◆ **RECORD SET**:
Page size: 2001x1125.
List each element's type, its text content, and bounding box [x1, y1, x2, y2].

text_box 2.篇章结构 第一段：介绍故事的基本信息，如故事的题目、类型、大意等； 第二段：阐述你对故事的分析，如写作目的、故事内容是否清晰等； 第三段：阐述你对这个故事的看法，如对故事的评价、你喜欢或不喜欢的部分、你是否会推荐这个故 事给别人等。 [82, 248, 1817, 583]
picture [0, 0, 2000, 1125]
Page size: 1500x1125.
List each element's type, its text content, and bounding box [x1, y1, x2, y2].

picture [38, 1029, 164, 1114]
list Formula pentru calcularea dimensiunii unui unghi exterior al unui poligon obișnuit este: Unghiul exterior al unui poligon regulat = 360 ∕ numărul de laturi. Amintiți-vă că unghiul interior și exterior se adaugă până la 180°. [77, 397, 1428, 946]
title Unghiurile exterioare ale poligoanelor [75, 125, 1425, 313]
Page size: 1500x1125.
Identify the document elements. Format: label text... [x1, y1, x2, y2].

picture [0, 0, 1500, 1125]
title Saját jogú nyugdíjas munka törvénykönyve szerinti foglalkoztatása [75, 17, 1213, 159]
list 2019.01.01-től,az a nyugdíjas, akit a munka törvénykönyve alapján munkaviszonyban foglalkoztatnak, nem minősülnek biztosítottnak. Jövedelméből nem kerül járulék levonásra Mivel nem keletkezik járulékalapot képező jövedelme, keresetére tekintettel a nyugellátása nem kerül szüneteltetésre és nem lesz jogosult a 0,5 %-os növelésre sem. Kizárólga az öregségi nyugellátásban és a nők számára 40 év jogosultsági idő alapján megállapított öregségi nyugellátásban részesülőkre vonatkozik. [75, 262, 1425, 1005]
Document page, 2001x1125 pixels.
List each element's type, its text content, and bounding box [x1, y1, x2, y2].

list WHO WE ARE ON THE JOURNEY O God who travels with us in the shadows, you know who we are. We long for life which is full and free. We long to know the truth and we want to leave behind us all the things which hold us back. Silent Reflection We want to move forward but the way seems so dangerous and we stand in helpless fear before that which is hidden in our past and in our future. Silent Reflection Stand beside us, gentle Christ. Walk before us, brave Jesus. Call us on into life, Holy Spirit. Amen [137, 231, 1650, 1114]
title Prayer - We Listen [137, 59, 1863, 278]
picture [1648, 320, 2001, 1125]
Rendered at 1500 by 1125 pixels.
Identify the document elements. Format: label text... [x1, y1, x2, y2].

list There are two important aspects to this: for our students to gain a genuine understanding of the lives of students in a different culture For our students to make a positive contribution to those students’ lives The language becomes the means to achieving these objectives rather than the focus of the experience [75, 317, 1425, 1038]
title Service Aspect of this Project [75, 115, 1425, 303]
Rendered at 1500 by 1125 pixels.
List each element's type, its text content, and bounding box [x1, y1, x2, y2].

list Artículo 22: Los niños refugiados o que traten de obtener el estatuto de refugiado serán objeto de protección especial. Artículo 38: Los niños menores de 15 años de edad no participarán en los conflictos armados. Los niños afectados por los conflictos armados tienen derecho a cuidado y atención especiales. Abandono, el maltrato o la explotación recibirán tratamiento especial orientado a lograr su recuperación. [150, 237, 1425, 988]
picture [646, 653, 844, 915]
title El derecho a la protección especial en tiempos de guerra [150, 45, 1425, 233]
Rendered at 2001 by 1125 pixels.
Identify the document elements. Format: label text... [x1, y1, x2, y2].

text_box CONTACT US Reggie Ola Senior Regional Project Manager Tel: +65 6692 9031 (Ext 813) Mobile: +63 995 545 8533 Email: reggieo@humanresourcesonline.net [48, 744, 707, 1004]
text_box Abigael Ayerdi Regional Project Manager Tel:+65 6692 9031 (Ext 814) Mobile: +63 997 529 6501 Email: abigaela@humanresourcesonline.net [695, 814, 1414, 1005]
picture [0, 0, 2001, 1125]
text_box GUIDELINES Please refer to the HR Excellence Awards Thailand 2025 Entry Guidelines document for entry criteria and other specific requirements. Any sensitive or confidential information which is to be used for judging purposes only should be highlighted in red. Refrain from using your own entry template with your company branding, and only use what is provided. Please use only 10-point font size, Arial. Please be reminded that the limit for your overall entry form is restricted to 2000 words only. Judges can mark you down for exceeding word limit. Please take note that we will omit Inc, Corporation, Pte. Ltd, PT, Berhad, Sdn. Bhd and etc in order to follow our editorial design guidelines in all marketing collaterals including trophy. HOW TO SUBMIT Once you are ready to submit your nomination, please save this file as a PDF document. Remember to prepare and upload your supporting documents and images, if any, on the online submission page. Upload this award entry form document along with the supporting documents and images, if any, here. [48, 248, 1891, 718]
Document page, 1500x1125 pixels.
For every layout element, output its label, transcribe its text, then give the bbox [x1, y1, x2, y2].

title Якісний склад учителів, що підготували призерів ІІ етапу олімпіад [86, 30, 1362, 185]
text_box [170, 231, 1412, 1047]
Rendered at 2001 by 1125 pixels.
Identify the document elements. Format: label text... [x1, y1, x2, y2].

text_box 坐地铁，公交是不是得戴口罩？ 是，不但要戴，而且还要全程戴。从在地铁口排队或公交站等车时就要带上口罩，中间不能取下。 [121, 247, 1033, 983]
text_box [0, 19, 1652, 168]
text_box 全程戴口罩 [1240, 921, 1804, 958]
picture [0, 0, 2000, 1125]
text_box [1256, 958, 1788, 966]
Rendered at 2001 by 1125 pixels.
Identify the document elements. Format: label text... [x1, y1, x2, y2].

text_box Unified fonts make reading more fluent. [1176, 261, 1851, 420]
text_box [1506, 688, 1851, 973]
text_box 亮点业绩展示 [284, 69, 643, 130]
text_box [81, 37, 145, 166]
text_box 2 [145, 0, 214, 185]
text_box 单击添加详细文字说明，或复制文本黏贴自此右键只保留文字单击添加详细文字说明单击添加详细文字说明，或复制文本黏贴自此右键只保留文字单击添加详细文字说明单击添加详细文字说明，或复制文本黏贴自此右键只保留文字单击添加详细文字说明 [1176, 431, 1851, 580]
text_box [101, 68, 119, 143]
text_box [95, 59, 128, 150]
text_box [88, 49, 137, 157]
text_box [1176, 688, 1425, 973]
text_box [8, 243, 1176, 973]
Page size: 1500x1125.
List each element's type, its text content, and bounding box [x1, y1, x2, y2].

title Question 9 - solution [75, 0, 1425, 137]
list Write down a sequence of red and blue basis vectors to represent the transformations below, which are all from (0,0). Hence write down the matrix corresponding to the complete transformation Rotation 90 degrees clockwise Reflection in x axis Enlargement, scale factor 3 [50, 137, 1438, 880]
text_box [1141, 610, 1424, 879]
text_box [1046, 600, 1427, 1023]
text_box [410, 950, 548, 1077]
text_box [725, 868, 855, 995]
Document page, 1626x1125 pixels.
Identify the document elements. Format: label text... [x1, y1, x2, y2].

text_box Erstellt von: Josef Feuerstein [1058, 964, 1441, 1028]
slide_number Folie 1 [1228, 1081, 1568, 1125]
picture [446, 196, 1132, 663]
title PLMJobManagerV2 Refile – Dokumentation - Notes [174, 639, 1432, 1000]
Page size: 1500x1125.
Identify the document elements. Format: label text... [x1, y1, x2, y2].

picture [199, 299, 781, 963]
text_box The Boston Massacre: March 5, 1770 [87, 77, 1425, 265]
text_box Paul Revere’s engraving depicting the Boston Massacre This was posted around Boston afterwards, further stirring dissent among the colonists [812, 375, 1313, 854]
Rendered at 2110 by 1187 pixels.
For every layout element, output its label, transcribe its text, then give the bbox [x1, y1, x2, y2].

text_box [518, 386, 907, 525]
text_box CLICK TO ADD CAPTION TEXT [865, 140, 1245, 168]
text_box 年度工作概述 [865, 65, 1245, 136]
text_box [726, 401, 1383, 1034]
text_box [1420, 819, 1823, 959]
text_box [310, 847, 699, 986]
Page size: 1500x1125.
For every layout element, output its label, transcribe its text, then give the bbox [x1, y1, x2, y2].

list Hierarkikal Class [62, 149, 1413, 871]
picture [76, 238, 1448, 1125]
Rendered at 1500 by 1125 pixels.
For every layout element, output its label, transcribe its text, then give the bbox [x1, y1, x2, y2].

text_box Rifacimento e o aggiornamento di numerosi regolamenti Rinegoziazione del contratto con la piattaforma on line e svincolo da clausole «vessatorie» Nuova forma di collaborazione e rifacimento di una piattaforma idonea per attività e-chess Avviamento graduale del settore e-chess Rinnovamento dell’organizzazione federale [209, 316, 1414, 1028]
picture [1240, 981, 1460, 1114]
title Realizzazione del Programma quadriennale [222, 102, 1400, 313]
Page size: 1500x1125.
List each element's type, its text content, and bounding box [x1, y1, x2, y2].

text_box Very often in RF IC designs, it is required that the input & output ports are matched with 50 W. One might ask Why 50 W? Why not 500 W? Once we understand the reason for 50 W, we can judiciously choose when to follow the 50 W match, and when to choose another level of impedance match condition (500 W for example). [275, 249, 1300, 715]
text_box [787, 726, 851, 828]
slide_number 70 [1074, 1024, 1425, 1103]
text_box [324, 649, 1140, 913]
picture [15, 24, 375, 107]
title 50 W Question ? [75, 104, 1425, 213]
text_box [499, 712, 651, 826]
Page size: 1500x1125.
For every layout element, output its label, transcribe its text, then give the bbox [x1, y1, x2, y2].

◆ **TASK**:
Transcribe the listing above line for line, from the first line to the line containing "Document page, 2001x1125 pixels.", inclusive, with no other lines.

◆ **ANSWER BELOW**:
Page size: 2001x1125.
List each element's type, its text content, and bounding box [x1, y1, x2, y2].

text_box 2.篇章结构 第一段：介绍故事的基本信息，如故事的题目、类型、大意等； 第二段：阐述你对故事的分析，如写作目的、故事内容是否清晰等； 第三段：阐述你对这个故事的看法，如对故事的评价、你喜欢或不喜欢的部分、你是否会推荐这个故 事给别人等。 [82, 248, 1817, 583]
picture [0, 0, 2000, 1125]
Page size: 1500x1125.
List each element's type, its text content, and bounding box [x1, y1, x2, y2].

picture [38, 1029, 164, 1114]
list Formula pentru calcularea dimensiunii unui unghi exterior al unui poligon obișnuit este: Unghiul exterior al unui poligon regulat = 360 ∕ numărul de laturi. Amintiți-vă că unghiul interior și exterior se adaugă până la 180°. [77, 397, 1428, 946]
title Unghiurile exterioare ale poligoanelor [75, 125, 1425, 313]
Page size: 1500x1125.
Identify the document elements. Format: label text... [x1, y1, x2, y2].

picture [0, 0, 1500, 1125]
title Saját jogú nyugdíjas munka törvénykönyve szerinti foglalkoztatása [75, 17, 1213, 159]
list 2019.01.01-től,az a nyugdíjas, akit a munka törvénykönyve alapján munkaviszonyban foglalkoztatnak, nem minősülnek biztosítottnak. Jövedelméből nem kerül járulék levonásra Mivel nem keletkezik járulékalapot képező jövedelme, keresetére tekintettel a nyugellátása nem kerül szüneteltetésre és nem lesz jogosult a 0,5 %-os növelésre sem. Kizárólga az öregségi nyugellátásban és a nők számára 40 év jogosultsági idő alapján megállapított öregségi nyugellátásban részesülőkre vonatkozik. [75, 262, 1425, 1005]
Document page, 2001x1125 pixels.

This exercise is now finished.